ATLANTA - The Senate is poised to pass a compromise bill aimed at encouraging stem cell research in Georgia.

A Senate committee on Tuesday approved a new version of legislation sponsored by Sen. David Shafer, R-Duluth, stripped of a provision banning human cloning.

Shafer, chairman of the Science and Technology Committee, said he removed what had become a controversial part of the bill in order to pass the remainder of the measure.

The noncontroversial portion of the bill would create a commission to develop a procedure for volunteers to donate byproducts from childbirth - umbilical cord blood, placental tissue and amniotic fluid - to a "bank'' that would be operated by one or more of the state's universities.

Currently discarded as medical waste, the material is rich in stem cells.

Shafer said such "adult'' stem cells have been used by researchers to develop more than five dozen cures and treatments for degenerative diseases, and for repairing or reversing the effects of spinal cord injuries.
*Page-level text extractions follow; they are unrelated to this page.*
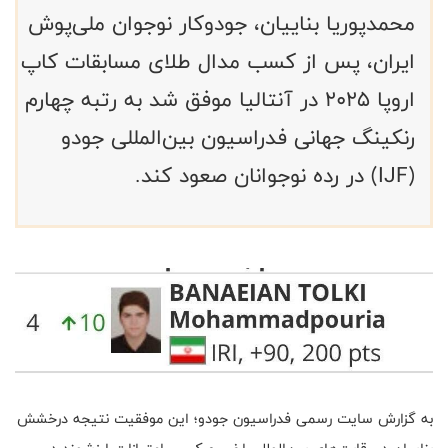
محمدپوریا بناییان، جودوکار نوجوان ملی‌پوش
ایران، پس از کسب مدال طلای مسابقات کاپ
اروپا ۲۰۲۵ در آنتالیا موفق شد به رتبه چهارم
رنکینگ جهانی فدراسیون بین‌المللی جودو
(IJF) در رده نوجوانان صعود کند.
به گزارش سایت رسمی فدراسیون جودو؛ این موفقیت نتیجه درخشش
"I believe the newborn umbilical cord initiative is absolutely vital to scientific research,'' Shafer told the committee before Tuesday's vote. "I don't want to let the controversy over embryonic stem cell research stand in the way.''

Since introducing his bill late last month, Shafer has insisted that its ban on human cloning would not halt embryonic stem cell research currently under way in Georgia.

But critics said the language in the measure could be interpreted that way, which would send the wrong signal for a state interested in fostering biotechnology.